A l’abri des rochers de l’Ile Besnard,  nous trouvons un coin ensoleillé à l’abri du vent pour un pique-nique de luxe : les meilleures langoustines des vacances, achetées à la plage de la Houle à Cancale,  et des crevettes sous l’œil d’un goéland pas du tout farouche qui préfère les têtes de langoustines à celles des crevettes qu’il dédaigne. Pour dessert des palmiers à la framboise.

marée basse

Après déjeuner je fais le tour de l’île.  La baie, le Havre de Lupin, est découvert à marée basse, de nombreux pêcheurs à pieds fouillent le sable, le ratissent, ou pêchent les crevettes.

GR 34 : de Cancale à la pointe du Grouin puis plage du Verger

CARNET DU MONT SAINT MICHEL A SAINT MALO

La télévision ayant annoncé un temps maussade,  maillots et serviettes sont dans le sac pour la Thalasso de Saint Malo, certes chère (26€).

Dimanche du changement d’heure,par un  soleil radieux, nous sortons le plan B : randonnée de  Cancale et la pointe du Grouin vers saint Malo.

Cancale

La promenade commence à la plage de la Houle. La mer est haute et verte, la bisquine,  au port, les quais ruissellent. On a interdit le stationnement jusqu’à 10h pour cause de grandes marées. Les restaurants et les maisons brillent au soleil. Les tentes bleues et blanches à rayure du petit marché aux huitres occupent le bout du quai.

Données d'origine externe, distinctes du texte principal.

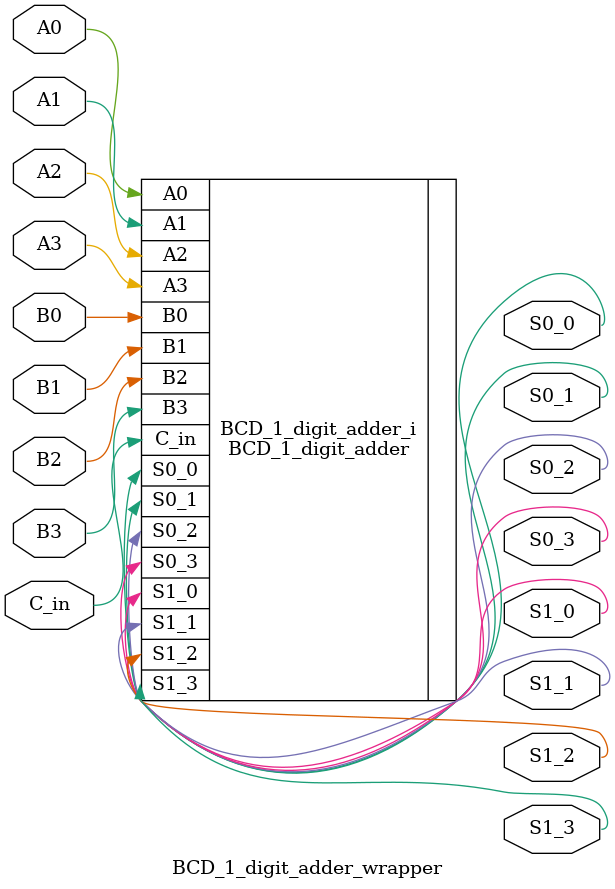
<source format=v>
`timescale 1 ps / 1 ps

module BCD_1_digit_adder_wrapper
   (A0,
    A1,
    A2,
    A3,
    B0,
    B1,
    B2,
    B3,
    C_in,
    S0_0,
    S0_1,
    S0_2,
    S0_3,
    S1_0,
    S1_1,
    S1_2,
    S1_3);
  input [0:0]A0;
  input [0:0]A1;
  input [0:0]A2;
  input [0:0]A3;
  input [0:0]B0;
  input [0:0]B1;
  input [0:0]B2;
  input [0:0]B3;
  input [0:0]C_in;
  output [0:0]S0_0;
  output [0:0]S0_1;
  output [0:0]S0_2;
  output [0:0]S0_3;
  output [0:0]S1_0;
  output [0:0]S1_1;
  output [0:0]S1_2;
  output [0:0]S1_3;

  wire [0:0]A0;
  wire [0:0]A1;
  wire [0:0]A2;
  wire [0:0]A3;
  wire [0:0]B0;
  wire [0:0]B1;
  wire [0:0]B2;
  wire [0:0]B3;
  wire [0:0]C_in;
  wire [0:0]S0_0;
  wire [0:0]S0_1;
  wire [0:0]S0_2;
  wire [0:0]S0_3;
  wire [0:0]S1_0;
  wire [0:0]S1_1;
  wire [0:0]S1_2;
  wire [0:0]S1_3;

  BCD_1_digit_adder BCD_1_digit_adder_i
       (.A0(A0),
        .A1(A1),
        .A2(A2),
        .A3(A3),
        .B0(B0),
        .B1(B1),
        .B2(B2),
        .B3(B3),
        .C_in(C_in),
        .S0_0(S0_0),
        .S0_1(S0_1),
        .S0_2(S0_2),
        .S0_3(S0_3),
        .S1_0(S1_0),
        .S1_1(S1_1),
        .S1_2(S1_2),
        .S1_3(S1_3));
endmodule

</source>
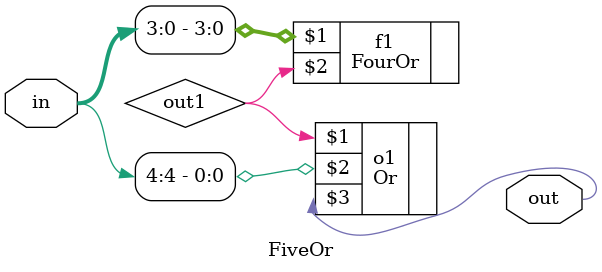
<source format=v>
module FiveOr (
    input [4:0] in,
    output out
);
    wire out1, out2;
    FourOr f1(in[3:0], out1);
    Or o1(out1, in[4], out);

endmodule

</source>
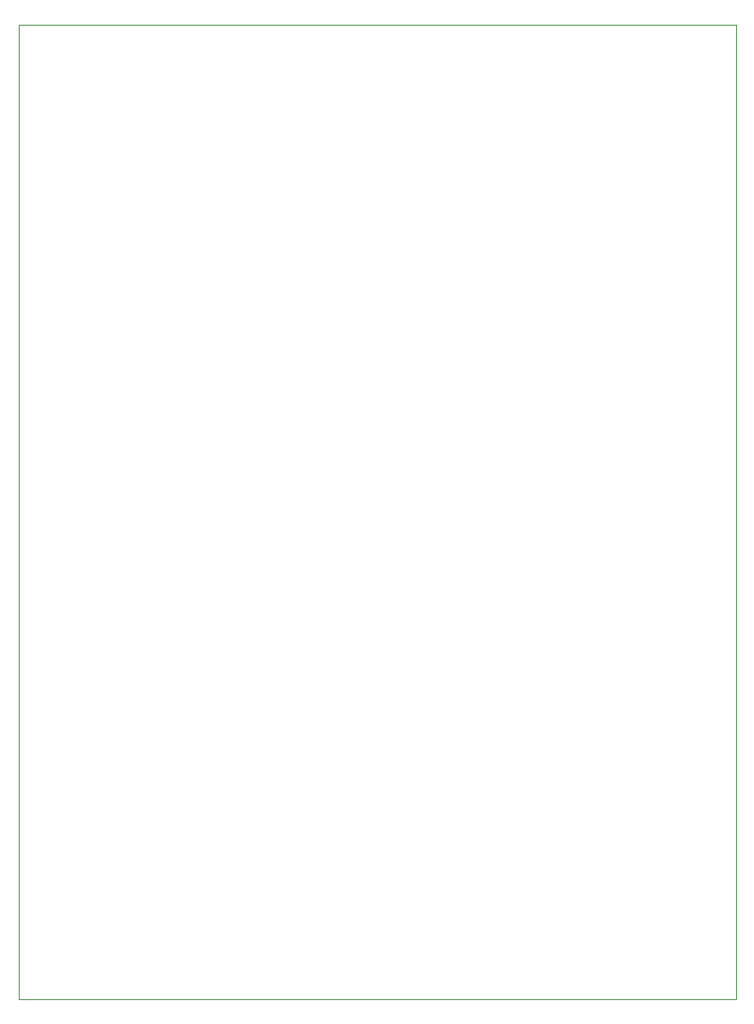
<source format=gm1>
%TF.GenerationSoftware,KiCad,Pcbnew,8.0.3-8.0.3-0~ubuntu23.10.1*%
%TF.CreationDate,2024-07-29T17:43:26+05:00*%
%TF.ProjectId,IOTV,494f5456-2e6b-4696-9361-645f70636258,3*%
%TF.SameCoordinates,Original*%
%TF.FileFunction,Profile,NP*%
%FSLAX46Y46*%
G04 Gerber Fmt 4.6, Leading zero omitted, Abs format (unit mm)*
G04 Created by KiCad (PCBNEW 8.0.3-8.0.3-0~ubuntu23.10.1) date 2024-07-29 17:43:26*
%MOMM*%
%LPD*%
G01*
G04 APERTURE LIST*
%TA.AperFunction,Profile*%
%ADD10C,0.100000*%
%TD*%
G04 APERTURE END LIST*
D10*
X38100000Y-76200000D02*
X109220000Y-76200000D01*
X109220000Y-172720000D01*
X38100000Y-172720000D01*
X38100000Y-76200000D01*
M02*

</source>
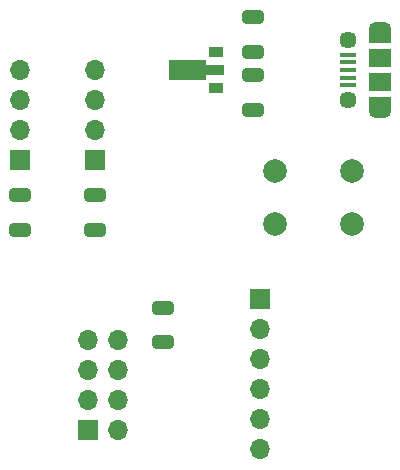
<source format=gbr>
%TF.GenerationSoftware,KiCad,Pcbnew,7.0.10-7.0.10~ubuntu22.04.1*%
%TF.CreationDate,2024-01-08T16:33:40+00:00*%
%TF.ProjectId,wifi_temp_sensor,77696669-5f74-4656-9d70-5f73656e736f,rev?*%
%TF.SameCoordinates,Original*%
%TF.FileFunction,Soldermask,Top*%
%TF.FilePolarity,Negative*%
%FSLAX46Y46*%
G04 Gerber Fmt 4.6, Leading zero omitted, Abs format (unit mm)*
G04 Created by KiCad (PCBNEW 7.0.10-7.0.10~ubuntu22.04.1) date 2024-01-08 16:33:40*
%MOMM*%
%LPD*%
G01*
G04 APERTURE LIST*
G04 Aperture macros list*
%AMRoundRect*
0 Rectangle with rounded corners*
0 $1 Rounding radius*
0 $2 $3 $4 $5 $6 $7 $8 $9 X,Y pos of 4 corners*
0 Add a 4 corners polygon primitive as box body*
4,1,4,$2,$3,$4,$5,$6,$7,$8,$9,$2,$3,0*
0 Add four circle primitives for the rounded corners*
1,1,$1+$1,$2,$3*
1,1,$1+$1,$4,$5*
1,1,$1+$1,$6,$7*
1,1,$1+$1,$8,$9*
0 Add four rect primitives between the rounded corners*
20,1,$1+$1,$2,$3,$4,$5,0*
20,1,$1+$1,$4,$5,$6,$7,0*
20,1,$1+$1,$6,$7,$8,$9,0*
20,1,$1+$1,$8,$9,$2,$3,0*%
%AMFreePoly0*
4,1,9,3.862500,-0.866500,0.737500,-0.866500,0.737500,-0.450000,-0.737500,-0.450000,-0.737500,0.450000,0.737500,0.450000,0.737500,0.866500,3.862500,0.866500,3.862500,-0.866500,3.862500,-0.866500,$1*%
G04 Aperture macros list end*
%ADD10RoundRect,0.250000X0.650000X-0.325000X0.650000X0.325000X-0.650000X0.325000X-0.650000X-0.325000X0*%
%ADD11R,1.700000X1.700000*%
%ADD12O,1.700000X1.700000*%
%ADD13R,1.300000X0.900000*%
%ADD14FreePoly0,180.000000*%
%ADD15C,2.000000*%
%ADD16RoundRect,0.250000X-0.650000X0.325000X-0.650000X-0.325000X0.650000X-0.325000X0.650000X0.325000X0*%
%ADD17R,1.350000X0.400000*%
%ADD18O,1.900000X1.200000*%
%ADD19R,1.900000X1.200000*%
%ADD20C,1.450000*%
%ADD21R,1.900000X1.500000*%
G04 APERTURE END LIST*
D10*
%TO.C,C5*%
X213995000Y-58625000D03*
X213995000Y-55675000D03*
%TD*%
%TO.C,C4*%
X201930000Y-49100000D03*
X201930000Y-46150000D03*
%TD*%
D11*
%TO.C,J2*%
X207645000Y-66030000D03*
D12*
X210185000Y-66030000D03*
X207645000Y-63490000D03*
X210185000Y-63490000D03*
X207645000Y-60950000D03*
X210185000Y-60950000D03*
X207645000Y-58410000D03*
X210185000Y-58410000D03*
%TD*%
D11*
%TO.C,J4*%
X222250000Y-54927500D03*
D12*
X222250000Y-57467500D03*
X222250000Y-60007500D03*
X222250000Y-62547500D03*
X222250000Y-65087500D03*
X222250000Y-67627500D03*
%TD*%
D11*
%TO.C,J5*%
X208280000Y-43180000D03*
D12*
X208280000Y-40640000D03*
X208280000Y-38100000D03*
X208280000Y-35560000D03*
%TD*%
D13*
%TO.C,U2*%
X218485000Y-37060000D03*
D14*
X218397500Y-35560000D03*
D13*
X218485000Y-34060000D03*
%TD*%
D15*
%TO.C,SW1*%
X223520000Y-44105000D03*
X230020000Y-44105000D03*
X223520000Y-48605000D03*
X230020000Y-48605000D03*
%TD*%
D10*
%TO.C,C1*%
X221660000Y-34060000D03*
X221660000Y-31110000D03*
%TD*%
D16*
%TO.C,C3*%
X208280000Y-46150000D03*
X208280000Y-49100000D03*
%TD*%
D11*
%TO.C,J3*%
X201930000Y-43180000D03*
D12*
X201930000Y-40640000D03*
X201930000Y-38100000D03*
X201930000Y-35560000D03*
%TD*%
D17*
%TO.C,J1*%
X229677500Y-36860000D03*
X229677500Y-36210000D03*
X229677500Y-35560000D03*
X229677500Y-34910000D03*
X229677500Y-34260000D03*
D18*
X232377500Y-39060000D03*
D19*
X232377500Y-38460000D03*
D20*
X229677500Y-38060000D03*
D21*
X232377500Y-36560000D03*
X232377500Y-34560000D03*
D20*
X229677500Y-33060000D03*
D19*
X232377500Y-32660000D03*
D18*
X232377500Y-32060000D03*
%TD*%
D16*
%TO.C,C2*%
X221660000Y-35965000D03*
X221660000Y-38915000D03*
%TD*%
M02*

</source>
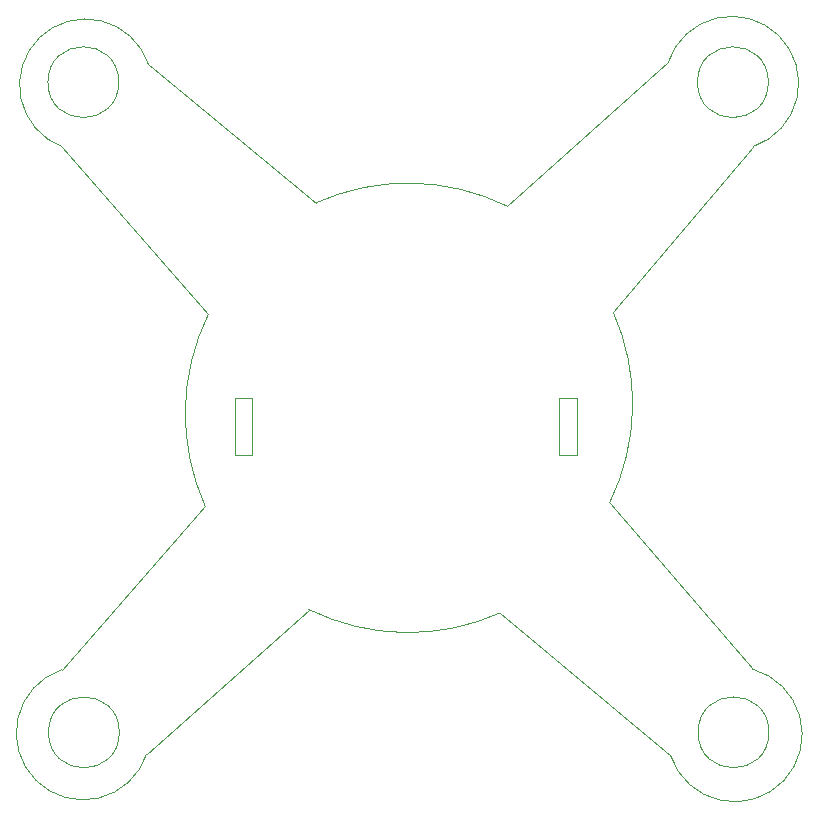
<source format=gbr>
%TF.GenerationSoftware,KiCad,Pcbnew,9.0.0-9.0.0-2~ubuntu22.04.1*%
%TF.CreationDate,2025-03-12T10:46:36+01:00*%
%TF.ProjectId,nano_drone,6e616e6f-5f64-4726-9f6e-652e6b696361,rev?*%
%TF.SameCoordinates,Original*%
%TF.FileFunction,Profile,NP*%
%FSLAX46Y46*%
G04 Gerber Fmt 4.6, Leading zero omitted, Abs format (unit mm)*
G04 Created by KiCad (PCBNEW 9.0.0-9.0.0-2~ubuntu22.04.1) date 2025-03-12 10:46:36*
%MOMM*%
%LPD*%
G01*
G04 APERTURE LIST*
%TA.AperFunction,Profile*%
%ADD10C,0.050000*%
%TD*%
%TA.AperFunction,Profile*%
%ADD11C,0.100000*%
%TD*%
G04 APERTURE END LIST*
D10*
X171173308Y-129894029D02*
X156731277Y-117781312D01*
X126801676Y-129724864D02*
G75*
G02*
X119603592Y-122585695I-5378676J1775264D01*
G01*
X141138038Y-83060297D02*
G75*
G02*
X157331287Y-83345197I7793262J-17385103D01*
G01*
D11*
X179488038Y-127896393D02*
G75*
G02*
X173488038Y-127896393I-3000000J0D01*
G01*
X173488038Y-127896393D02*
G75*
G02*
X179488038Y-127896393I3000000J0D01*
G01*
D10*
X178109360Y-122546071D02*
X165995791Y-108461229D01*
D11*
X124488038Y-127896393D02*
G75*
G02*
X118488038Y-127896393I-3000000J0D01*
G01*
X118488038Y-127896393D02*
G75*
G02*
X124488038Y-127896393I3000000J0D01*
G01*
D10*
X132022958Y-92503154D02*
X119659360Y-78321071D01*
X170961252Y-71156832D02*
G75*
G02*
X178159367Y-78296092I5378748J-1775268D01*
G01*
X126929577Y-71287406D02*
X141138038Y-83060297D01*
X178159360Y-78296071D02*
X166280711Y-92267990D01*
X166280711Y-92267990D02*
G75*
G02*
X165995792Y-108461229I-17384881J-7793240D01*
G01*
X178109360Y-122546071D02*
G75*
G02*
X171173309Y-129894029I-1521530J-5511359D01*
G01*
X161738038Y-99596393D02*
X163238038Y-99596393D01*
X163238038Y-104396393D01*
X161738038Y-104396393D01*
X161738038Y-99596393D01*
X134259360Y-99596071D02*
X135759360Y-99596071D01*
X135759360Y-104396071D01*
X134259360Y-104396071D01*
X134259360Y-99596071D01*
D11*
X124438038Y-72846393D02*
G75*
G02*
X118438038Y-72846393I-3000000J0D01*
G01*
X118438038Y-72846393D02*
G75*
G02*
X124438038Y-72846393I3000000J0D01*
G01*
D10*
X131738038Y-108696393D02*
G75*
G02*
X132022955Y-92503153I17384882J7793243D01*
G01*
D11*
X179438038Y-72846393D02*
G75*
G02*
X173438038Y-72846393I-3000000J0D01*
G01*
X173438038Y-72846393D02*
G75*
G02*
X179438038Y-72846393I3000000J0D01*
G01*
D10*
X156731277Y-117781312D02*
G75*
G02*
X140538024Y-117496421I-7793277J17384912D01*
G01*
X119603568Y-122585625D02*
X131738038Y-108696393D01*
X170961252Y-71156832D02*
X157331277Y-83345217D01*
X119659360Y-78321071D02*
G75*
G02*
X126929579Y-71287405I1971530J5236361D01*
G01*
X126801676Y-129724864D02*
X140538038Y-117496393D01*
M02*

</source>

Le chemin de ronde est très bien entretenu ( bancs à chaque échappée)   souvent caché entre les murs des belles maisons et sous les châtaigniers. Des polypodes poussent dans les interstices entre les pierres. Le sentier fait des montagnes russes. Il n’y a pas de tronçon plat. On redescend au niveau de la mer : dans les petits ports de nombreux bateaux sont accrochés à des bouées blanches, régulièrement. Les bateaux, même en plastique blanc, sont plus sympathiques que les voitures ! (on dirait un parking !)

Cancale vu du chemin de ronde

Rendez vous à Port- Picain : une auberge de Jeunesse, une plage,  et des tables de pique-nique. Un bateau blanc arrive, la voiture qui doit le tracter recule pour l’amarrer, la voiture repart, patine sur des graviers, et …le bateau se détache il faut aller à pied à l’eau pour le rattraper. Vont –ils être capables de le remonter ?

Des marches   conduisent au le sentier en balcon sous de beaux pins odorants.  Des mimosas fleuriront  peut être bientôt ?  Des solanacées jasminoïdes font des bouquets blancs contre le ciel bleu. Quand on s’éloigne de Cancale le paysage devient plus sauvage, pruneliers et épineux remplacent les jardins puis la lande avec ses fougères sèches.

Pointe du Grouin

A la Pointe du Grouin,  un sémaphore se dresse au bout d’un parking bondé aujourd’hui, dimanche. Nous piqueniquons sur un rocher face à une  ile allongée. C’est de la Pointe du Grouin que s’élancent, tous les quatre ans, les voiliers de la Route du Rhum. On imagine le spectacle. Nous avons vu partir la course de Québec à Saint Malo autrefois.

Au sémaphore: exposition d’’Art Brut : l’œuvre de l’Abbé Fouré qui a sculpté les rochers à Rotheneuf. Ce qui reste de son œuvre ne m’avait pas impressionnée mais les cartes postales anciennes présentées ici montrent qu’elle était plus importante que sous le restaurant et qu’il y avait une foule de personnages que je n’ai pas vus, effacés ou inaccessibles.

Le sentier traverse la lande, toujours en montagnes russes. Dominant la mer verte et les rochers . j’arrive à la plage  du Verger. Très belle plage et je ne résiste pas au plaisir de me déchausser et et faire ma promenade dans la mousse blanche de l’écume.